CSV の各行の内容を、オブジェクトの配列に変換しています。

Zod とは

CSV から読み込んだオブジェクトのバリデーションには、Zod を使用しました。
Zod は、TypeScript ファーストのスキーマ宣言およびバリデーションライブリです。

zod.dev

なぜ Zod なのか?

宣言的な記述によりデータの情報を一覧できる

Zod ではオブジェクトのスキーマを宣言し、各プロパティごとのバリデーション・変換処理を記述できます。
これにより、オブジェクトに対して、以下の情報を一覧できます。

  • どのようなプロパティが必要なのか
  • 各プロパティは、どのような入力であるべきなのか
  • 各プロパティが、どのように変換されるのか
import { z } from 'zod'

// numbers, name プロパティを持つオブジェクト
const InputDataSchema = z.object({
  // 期待する入力データ例: "1,2,3"
  // バリデーション後に得られるデータ: [1, 2, 3]
  numbers: z
    .string() // 文字列であることを検証する
    .min(1) // 1文字以上であることを検証する
    .transform((value) => value.split(',')) // カンマ区切りの文字列を配列に変換する
    .pipe(z.array(z.coerce.number().positive())), // 配列の各要素を数値に変換し、正の数であることを検証する
  name: z.string().min(1),
});

各プロパティに対するバリデーションが宣言的に書けるため、宣言したスキーマから必要な入力データが想像しやすいと考えています。
また、同時に変換処理も記述できるため、バリデーション同様にどのようなデータになるかもスキーマから把握しやすいです。

関連ツールが豊富である

Zod は関連ツールが豊富で、ドキュメントでも紹介されています。

今回の開発でも、以下2つのツールを利用しました。

  • zod-validation-error
    エラーメッセージのカスタマイズに使用しました。
  • zod-i18n-map
    エラーメッセージの日本語化に使用しました。

関連ツールを使用することで、要件にあったバリデーションを簡単に実現できるのも Zod の魅力です。

他ツールとの比較

Zod と同じくスキーマ宣言・バリデーションできるライブラリとして、Valibot があります。
今回は、以下 2 点の理由から Zod を採用しました。

  1. 使用事例や関連ツールが豊富であるから
    Zod の方が先発であるため、使用事例や関連ツールを多く見つけられました。
    同じバリデーションを実行する目的であれば、参考にできる事例・ツールを多く見つけられる方がスムーズに開発できると考えました。
  2. バンドルサイズを小さくする必要性が低かったから
    Valibot の方がバンドルサイズは小さいことが謳われていますが、今回はあまり重要視しませんでした。
    なぜなら、作成したスクリプトはサーバー上でビルド・実行するため、バンドルサイズを小さくする必要性が低かったからです。

CSV 用のエラーメッセージを組み立てる

CSV から読み取った内容はオブジェクトの配列になるため、バリデーションの実行で CSV 特有の事情を意識することはありませんでした。
しかし、CSV のバリデーションを行うために、エラーメッセージの組み立てで 2 点工夫したため紹介します。

どの行でエラーが発生したか把握できるようにする

なぜなら、CSV のどの行でエラーが発生したか把握できなければ、修正できないからです。
そのため、エラーメッセージに CSV の行番号を含めるようにしています。

今回、あらかじめ CSV から読み込んだオブジェクトに、行番号を記録するようにしました。
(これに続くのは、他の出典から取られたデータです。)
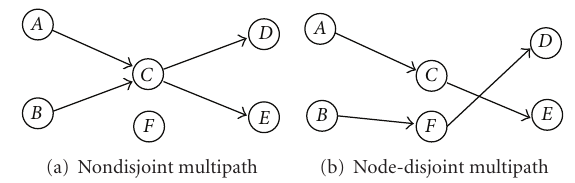
Figure 6: Influence of node-disjoint routing on link scheduling in [2].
// Zod で定義したスキーマから型を抽出し、行番号のプロパティを追加する
type InputData = z.input<typeof InputDataSchema> & {
  lineNo: number;
};

const inputs: InputData[] = // CSV の読み込み処理

// 行番号を記録する
for (const [index, input] of inputs.entries()) {
  // ヘッダー行をスキップした、2行目以降の行番号で記録する
  input.lineNo = index + 2;
}

バリデーションエラー時は、記録していた行番号をエラーメッセージへ含めるようエラーを組み立てます。
エラーの組み立てには、zod-validation-error の fromZodError を使用しました。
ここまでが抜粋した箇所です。